__Passage for review__:
Tuesday 28 April 2009

Beautiful Birds (7): Name that poetic bird!


Little Egret
(just to get you thinking 'bird'!
)

There is a bird-in-poetry quiz on the Poetry Society website. Have a look when you take a coffee break and see how you score! I found it quite difficult, though there were a few firm favourites in the nest. Can you name a favourite bird poem?

Monday 27 April 2009

Calendar Corner (5): End of the Laureate's Term of Office

You can read about Andrew Motion here, as he reflects on his ten year term of office. I, for one, was gripped by his childhood, 'In the Blood'.

Calendar Corner (4): Poem in your Pocket Day

Are you ready for Poem in your Pocket Day on 30 April? I see no reason why this should not become an international event. Which poem will you choose to have in your pocket? I have several in mind: 'The Lady of Shalott' is a bit long, so it might be 'Zennor' by Anne Ridler.

Poetry Matters (6): The Poetic Turn

I have just read an interesting post about whether students enjoy poetry classes. What is it about a poem (rather than a teacher) that makes the subject exciting to a group of nineteen year old? Is it the structure, the nature of the 'turn' or a rhyme scheme? The linked blog, 'Structure and Surprise', complements the book of the same name, edited by Michael Theune from Illinois Wesleyan University in Bloomington, Illinois.

Thursday 23 April 2009

Calendar Corner (3): World Book [and Copyright] Day

Anne Hathaway's Cottage,
Shottery, Stratford, UK


Today is not only the anniversary of Shakespeare's birth in 1564 (and death in 1616), but it is World Book Day.
Why, I wonder, do we celebrate this day in March in the UK, and not with our fellow countries? Perhaps it just means that we can have two celebrations for the price of one. Happy WORLD book day, everyone!

Calendar Corner (3): World Book [and Copyright] Day

Shottery, Stratford, UK

Today is not only the anniversary of Shakespeare's birth in 1564 (and death in 1616), but it is World Book Day.

__Information shown__:
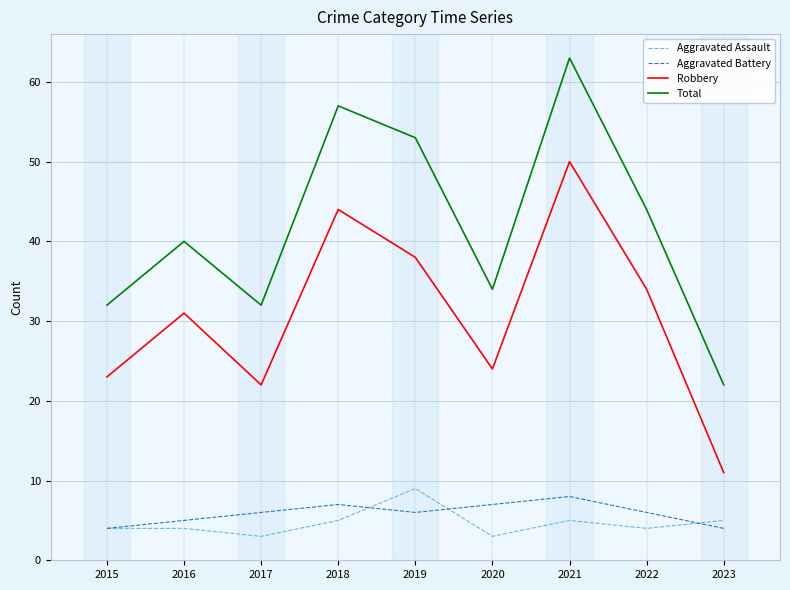

True or false: Total and Aggravated Battery cross at least once.

False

__Task directions__:
Reproduce the poetry blog posts above word for word, starting at "I have just" and ending at "book day, everyone!".

__Written response__:
I have just read an interesting post about whether students enjoy poetry classes. What is it about a poem (rather than a teacher) that makes the subject exciting to a group of nineteen year old? Is it the structure, the nature of the 'turn' or a rhyme scheme? The linked blog, 'Structure and Surprise', complements the book of the same name, edited by Michael Theune from Illinois Wesleyan University in Bloomington, Illinois.

Thursday 23 April 2009

Calendar Corner (3): World Book [and Copyright] Day

Anne Hathaway's Cottage,
Shottery, Stratford, UK


Today is not only the anniversary of Shakespeare's birth in 1564 (and death in 1616), but it is World Book Day.
Why, I wonder, do we celebrate this day in March in the UK, and not with our fellow countries? Perhaps it just means that we can have two celebrations for the price of one. Happy WORLD book day, everyone!